À primeira vista, fica absolutamente claro que haverá um forte aumento de demanda dos serviços de saúde. O que já representa, portanto, a necessidade de redimensionamento da rede assistencial e garantir que as receitas acompanhem as despesas. Porém, será também fundamental, como dito antes, atuar para que essa população mais velha goze de melhor saúde.

Programas de promoção da saúde e cuidados integrados são uma das premissas para assegurar que a terceira idade não signifique um idoso frágil e dependente.

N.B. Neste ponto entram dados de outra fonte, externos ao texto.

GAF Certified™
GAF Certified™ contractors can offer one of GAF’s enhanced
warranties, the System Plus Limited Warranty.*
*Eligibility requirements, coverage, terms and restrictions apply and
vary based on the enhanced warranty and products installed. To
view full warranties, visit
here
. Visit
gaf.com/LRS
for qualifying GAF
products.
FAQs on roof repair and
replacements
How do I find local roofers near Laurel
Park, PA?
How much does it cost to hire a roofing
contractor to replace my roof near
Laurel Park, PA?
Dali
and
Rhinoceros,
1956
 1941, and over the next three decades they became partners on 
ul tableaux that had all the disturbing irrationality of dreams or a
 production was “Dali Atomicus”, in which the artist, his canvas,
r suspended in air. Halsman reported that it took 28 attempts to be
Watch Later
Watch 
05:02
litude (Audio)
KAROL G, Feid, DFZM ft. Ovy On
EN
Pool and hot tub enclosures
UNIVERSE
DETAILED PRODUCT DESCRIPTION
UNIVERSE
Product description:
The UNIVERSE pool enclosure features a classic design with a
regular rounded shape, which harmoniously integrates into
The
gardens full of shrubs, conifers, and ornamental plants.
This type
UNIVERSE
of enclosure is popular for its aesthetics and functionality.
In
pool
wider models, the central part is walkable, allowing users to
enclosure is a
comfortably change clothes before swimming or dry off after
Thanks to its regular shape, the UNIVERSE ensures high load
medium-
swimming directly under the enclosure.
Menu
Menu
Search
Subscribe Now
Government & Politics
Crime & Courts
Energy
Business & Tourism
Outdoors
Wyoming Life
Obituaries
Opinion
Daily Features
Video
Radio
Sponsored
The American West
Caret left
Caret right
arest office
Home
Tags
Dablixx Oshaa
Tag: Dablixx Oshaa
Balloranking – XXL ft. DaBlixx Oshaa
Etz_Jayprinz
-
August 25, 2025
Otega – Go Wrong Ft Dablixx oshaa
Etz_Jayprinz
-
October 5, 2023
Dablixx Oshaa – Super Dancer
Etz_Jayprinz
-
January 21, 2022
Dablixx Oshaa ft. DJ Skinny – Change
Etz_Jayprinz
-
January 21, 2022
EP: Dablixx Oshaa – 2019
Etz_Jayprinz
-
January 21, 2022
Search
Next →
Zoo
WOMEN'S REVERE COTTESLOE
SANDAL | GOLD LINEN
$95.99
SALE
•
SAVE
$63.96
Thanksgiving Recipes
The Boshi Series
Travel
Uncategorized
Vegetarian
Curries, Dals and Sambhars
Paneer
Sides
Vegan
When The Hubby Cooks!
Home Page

Temos também alertado que apenas adotar novas drogas não dará conta dessa agenda: envelhecimento populacional e incorporação de novas tecnologias são as duas principais causas mundiais de expansão dos custos da saúde em patamares amplamente superiores à inflação média dos países. Outro desafio estará em formar mão de obra no volume e na qualidade suficientes para dar suporte à essa transformação etária e epidemiológica.

E, nesse contexto, todo o modelo assistencial da saúde suplementar terá de ser reavaliado e adequado, considerando também a multimorbidade que acomete o paciente, com maior prevalência entre idosos, mas também presente na população em idade ativa. Ao invés de termos um sistema fragmentado, construído para tratar episódio a episódio, devemos ter um sistema integrado, focado no indivíduo, que o acompanhe ao longo do tempo, seguindo as linhas de cuidado com uma visão holística. Convenhamos, diferentemente de algumas propostas recentes apresentadas no Brasil, com foco exclusivo no idoso, essa nova abordagem que propomos, mais completa, exige cuidados e acompanhamento ao longo de toda a vida, e não só na velhice.

O setor de saúde suplementar pode aproveitar essa necessidade para remodelar a gestão de saúde e o modelo assistencial para todas as idades. Essa seria uma grande oportunidade que o envelhecimento brasileiro daria a todo o sistema. Se não aproveitada, pode se tornar um risco.